Konrad Fijołek wygrał przedterminowe wybory na prezydenta Rzeszowa, zdobywając 56,51 proc. głosów. Kandydatka PiS Ewa Leniart otrzymała 23,62 proc., Marcin Warchoł 10,72 proc., a Grzegorz Braun 9,15 proc. głosów. Frekwencja w Rzeszowie wyniosła 54 proc. Sukces Fijołka jest bezsporny. Zyskał ponad dwa raz więcej głosów niż popierana przez PiS wojewoda podkarpacka i wygrał w pierwszej turze.
Jego zwycięstwo w stolicy Podkarpacia nazywanej "bastionem PiS-u" uważa się za "jaskółkę odnowy" i jasny sygnał zarówno dla obozu rządzącego, jaki opozycji, która dostała właśnie wiatru w skrzydła.
Co zresztą przyznał Marek Suski w rozmowie z RMF FM, mówiąc "o klęsce prawicy". Z kolei Jarosław Gowin w programie "Tłit" Wirtualnej Polski powiedział o "dzwonku alarmowym", zwracając uwagę na "piętrzące się podziały w Zjednoczonej Prawicy".
Jednak informację o zwycięstwie Fijołka podano dopiero w szóstym materiale poniedziałkowego wydania "Wiadomości". Znalazła się ona w reportażu "Samorządowe wybory uzupełniające" Marcina Szewczaka.
"Wiadomości" wielokrotnie podkreśliły, że Fijołek był kandydatem niezależnym, którego poparła większość opozycji. Jednak to nie poparcie klubu KO, PSL-u czy Ruchu Szymona Hołowni dało mu zwycięstwo.
- Wybory samorządowe, czy to do gmin, czy do instytucji powiatowych są bardziej spersonalizowane niż wybory ogólnokrajowe. Tutaj głosuje się na kandydatów, kierując się nie tylko identyfikacją partyjną i preferencjami politycznymi - tłumaczył prof. Henryk Domańskim, politolog z PAN-u.
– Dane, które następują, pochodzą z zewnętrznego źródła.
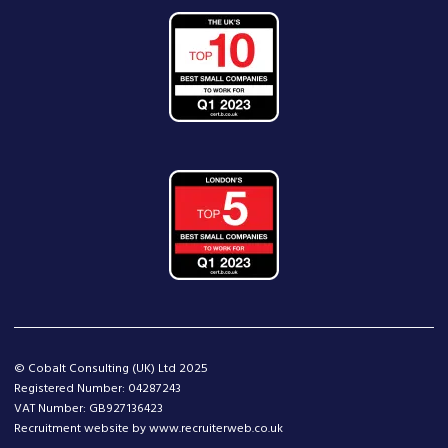
© Cobalt Consulting (UK) Ltd 2025
Registered Number: 04287243
VAT Number: GB927136423
Recruitment website by www.recruiterweb.co.uk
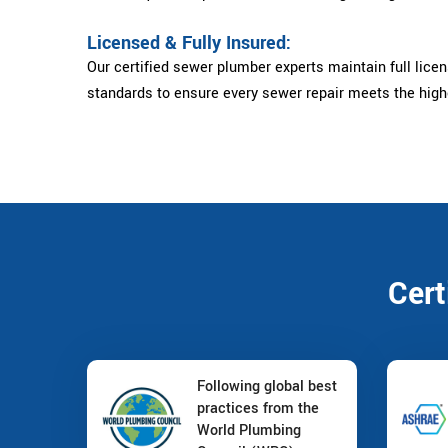
Licensed & Fully Insured:
Our certified sewer plumber experts maintain full licens
standards to ensure every sewer repair meets the high
Cert
Following global best
practices from the
World Plumbing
Stąd wniosek, że te "wybory nie są wskaźnikiem poparcia partii".
- Nigdy nie jest tak, że wybory w jakimkolwiek regionie w Polsce można przełożyć na sukces w całym kraju - stwierdził Miłosz Manasterski, redaktor naczelny Agencji Informacyjnej i stały komentator TVP i TVP Info.
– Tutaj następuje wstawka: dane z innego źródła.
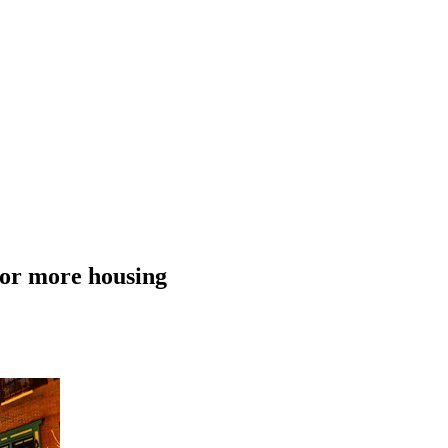
 for more housing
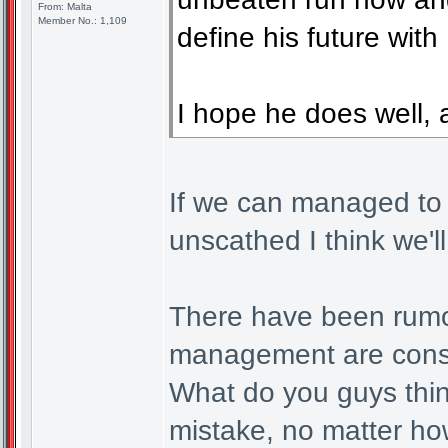
From: Malta
Member No.: 1,109
define his future with
I hope he does well, 
If we can managed to g
unscathed I think we'l
There have been rumou
management are consid
What do you guys think
mistake, no matter ho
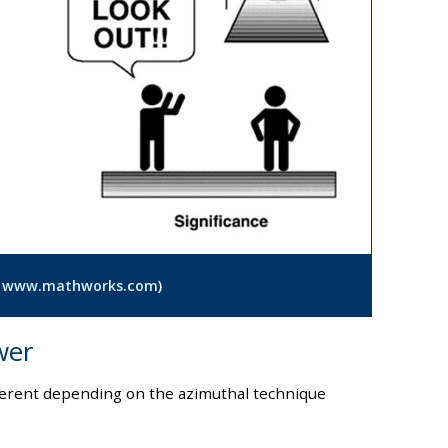
:
www.mathworks.com
)
wer
fferent depending on the azimuthal technique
Jako przykład podano zwycięstwo Rafała Trzaskowskiego w Warszawie, który przegrał wyścig o fotel prezydenta z Andrzejem Dudą.
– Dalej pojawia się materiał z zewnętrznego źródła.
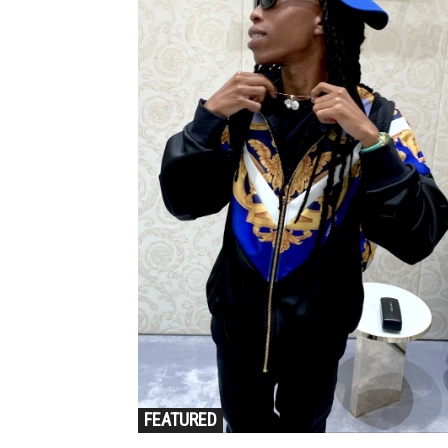
FEATURED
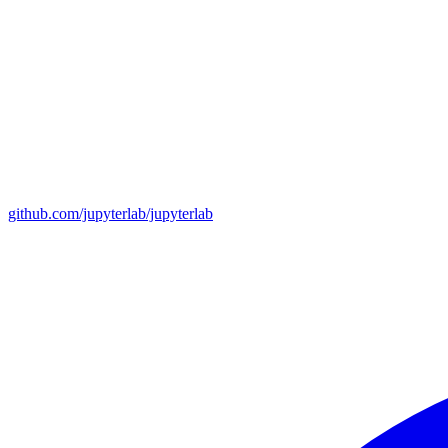
github.com/jupyterlab/jupyterlab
Marcin Szewczak podkreślił też, że wybory w Rzeszowie rozpisano po rezygnacji z urzędu Tadeusza Ferenca, związanego z SLD.
- Zmiana włodarza nie oznacza zatem zmiany opcji politycznej - mówił dziennikarz.
Autor reportażu nie wspomniał jednak, że ustępujący Ferenc jako najlepszego kandydata na swojego następcę wskazał posła Solidarnej Polski i wiceministra sprawiedliwości Marcina Warchoła.
W materiale nie znalazła się też wzmianka o tym, jak ważna była dla PiS-u wygrana w Rzeszowie, i jak partia mobilizowała wyborców i lokalnych działaczy. Miała temu służyć m.in. wizyta Jarosława Kaczyńskiego, który na początku czerwca wystąpił tam na konferencji prasowej razem z ministrem infrastruktury Andrzejem Adamczykiem oraz Ewą Leniart.
Jak pokazało w swoim raporcie Towarzystwo Dziennikarskie, czyli niezależny dziennikarski watchdog, regionalna TVP, regionalny program Polskiego Radia oraz przejęta przez PKN Orlen "Gazeta Codzienna Nowiny" przez kilka miesięcy prowadziły agitację wyborczą na rzecz kandydatki PiS.